→ Job item:
Among the entries below, find each line with "format" and show it.

**********

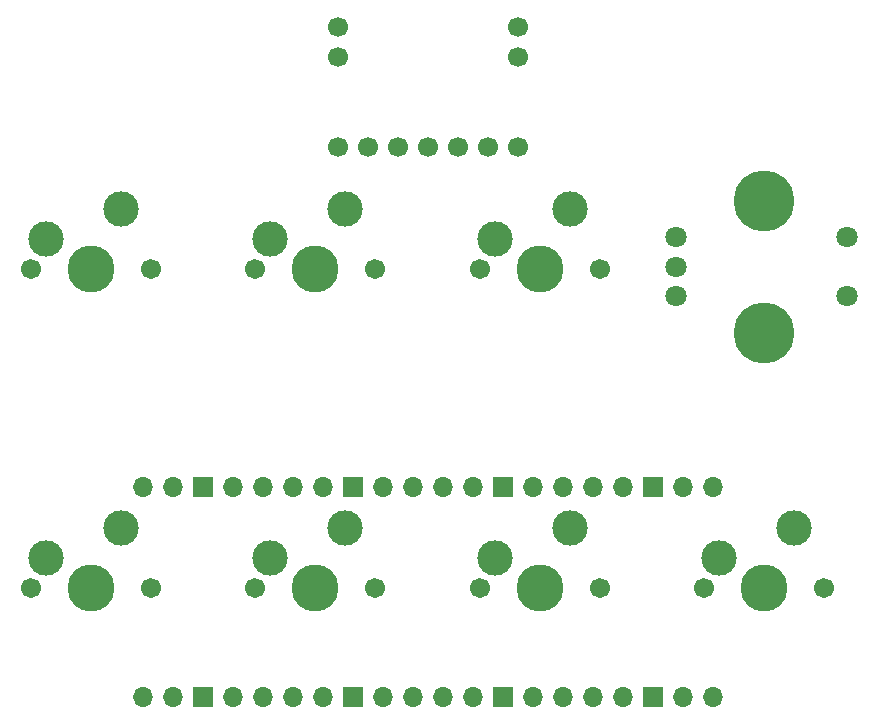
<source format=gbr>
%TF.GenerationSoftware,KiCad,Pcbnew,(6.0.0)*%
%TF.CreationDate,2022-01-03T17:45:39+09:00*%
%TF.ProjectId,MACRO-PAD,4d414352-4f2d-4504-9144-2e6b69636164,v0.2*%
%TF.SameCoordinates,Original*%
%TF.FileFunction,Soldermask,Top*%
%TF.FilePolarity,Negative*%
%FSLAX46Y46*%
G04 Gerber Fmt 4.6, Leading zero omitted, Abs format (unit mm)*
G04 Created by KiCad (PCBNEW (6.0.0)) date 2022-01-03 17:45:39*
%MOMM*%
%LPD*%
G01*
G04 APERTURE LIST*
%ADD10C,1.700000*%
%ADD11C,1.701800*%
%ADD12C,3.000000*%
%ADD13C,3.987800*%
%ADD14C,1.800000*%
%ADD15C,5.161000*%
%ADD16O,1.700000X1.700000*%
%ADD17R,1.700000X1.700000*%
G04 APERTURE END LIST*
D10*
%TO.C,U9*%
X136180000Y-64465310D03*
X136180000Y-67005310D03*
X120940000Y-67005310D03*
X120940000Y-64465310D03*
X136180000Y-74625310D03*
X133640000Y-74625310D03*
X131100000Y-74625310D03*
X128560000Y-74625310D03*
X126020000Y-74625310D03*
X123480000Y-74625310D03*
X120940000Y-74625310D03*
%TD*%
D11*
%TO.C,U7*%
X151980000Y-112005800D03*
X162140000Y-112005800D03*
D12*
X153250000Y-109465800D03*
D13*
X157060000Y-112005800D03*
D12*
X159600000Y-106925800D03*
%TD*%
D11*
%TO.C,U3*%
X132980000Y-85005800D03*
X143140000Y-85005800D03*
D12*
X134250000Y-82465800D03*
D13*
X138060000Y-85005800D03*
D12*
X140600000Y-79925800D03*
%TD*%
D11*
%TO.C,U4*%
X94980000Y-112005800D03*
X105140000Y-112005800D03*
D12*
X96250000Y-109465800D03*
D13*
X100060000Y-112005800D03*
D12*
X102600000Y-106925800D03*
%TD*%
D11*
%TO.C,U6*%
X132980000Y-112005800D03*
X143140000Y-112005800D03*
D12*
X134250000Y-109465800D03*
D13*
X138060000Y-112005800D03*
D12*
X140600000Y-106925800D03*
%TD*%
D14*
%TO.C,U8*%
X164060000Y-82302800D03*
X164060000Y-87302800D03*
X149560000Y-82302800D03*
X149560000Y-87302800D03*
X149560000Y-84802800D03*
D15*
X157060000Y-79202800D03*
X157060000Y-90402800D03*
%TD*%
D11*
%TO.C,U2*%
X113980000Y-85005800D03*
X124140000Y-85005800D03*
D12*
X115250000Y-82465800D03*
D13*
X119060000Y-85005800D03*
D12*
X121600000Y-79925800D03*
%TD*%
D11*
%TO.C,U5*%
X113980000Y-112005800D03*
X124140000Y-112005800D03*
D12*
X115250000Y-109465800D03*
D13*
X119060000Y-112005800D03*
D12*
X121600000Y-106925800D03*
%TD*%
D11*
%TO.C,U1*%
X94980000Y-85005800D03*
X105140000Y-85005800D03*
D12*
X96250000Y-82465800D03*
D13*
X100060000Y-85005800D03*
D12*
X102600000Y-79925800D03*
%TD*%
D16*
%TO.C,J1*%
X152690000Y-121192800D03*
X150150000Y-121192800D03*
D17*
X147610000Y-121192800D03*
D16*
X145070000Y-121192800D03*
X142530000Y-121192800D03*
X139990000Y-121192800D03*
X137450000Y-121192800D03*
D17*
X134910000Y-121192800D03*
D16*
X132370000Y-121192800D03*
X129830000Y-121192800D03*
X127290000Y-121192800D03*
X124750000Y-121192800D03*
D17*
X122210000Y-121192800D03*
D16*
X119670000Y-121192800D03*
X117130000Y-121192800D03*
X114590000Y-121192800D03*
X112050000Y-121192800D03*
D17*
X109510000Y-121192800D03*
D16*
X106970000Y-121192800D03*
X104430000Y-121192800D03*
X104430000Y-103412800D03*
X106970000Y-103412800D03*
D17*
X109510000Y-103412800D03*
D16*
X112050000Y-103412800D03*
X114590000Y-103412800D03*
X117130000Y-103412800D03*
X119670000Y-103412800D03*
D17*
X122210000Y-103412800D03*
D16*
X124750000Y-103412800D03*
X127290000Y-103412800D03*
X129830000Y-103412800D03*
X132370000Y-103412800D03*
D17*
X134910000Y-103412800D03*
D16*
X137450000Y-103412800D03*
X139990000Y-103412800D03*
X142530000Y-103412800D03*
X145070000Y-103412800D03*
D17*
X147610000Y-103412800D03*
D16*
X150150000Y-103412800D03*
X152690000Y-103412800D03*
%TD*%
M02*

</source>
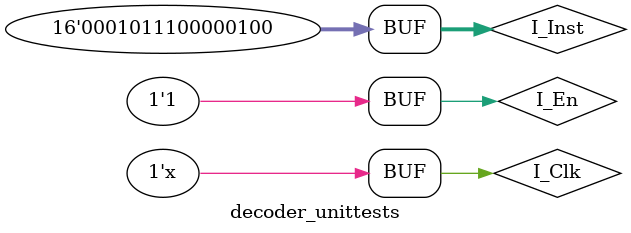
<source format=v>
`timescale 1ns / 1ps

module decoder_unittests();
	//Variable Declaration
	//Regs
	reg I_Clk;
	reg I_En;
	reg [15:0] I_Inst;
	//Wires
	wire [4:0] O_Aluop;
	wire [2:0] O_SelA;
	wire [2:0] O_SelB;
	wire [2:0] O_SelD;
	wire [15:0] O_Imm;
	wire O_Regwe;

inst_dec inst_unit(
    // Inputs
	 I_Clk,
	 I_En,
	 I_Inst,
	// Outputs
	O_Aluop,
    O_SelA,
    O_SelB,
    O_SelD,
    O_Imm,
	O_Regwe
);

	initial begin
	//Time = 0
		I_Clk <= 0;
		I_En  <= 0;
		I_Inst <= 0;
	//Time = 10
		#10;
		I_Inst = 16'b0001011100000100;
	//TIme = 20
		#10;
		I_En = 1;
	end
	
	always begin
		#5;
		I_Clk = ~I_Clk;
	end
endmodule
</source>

**********

→ Result below:
<source format=gbr>
G04 Gerber Fmt 4.6, Leading zero omitted, Abs format (unit mm)*
<source format=v>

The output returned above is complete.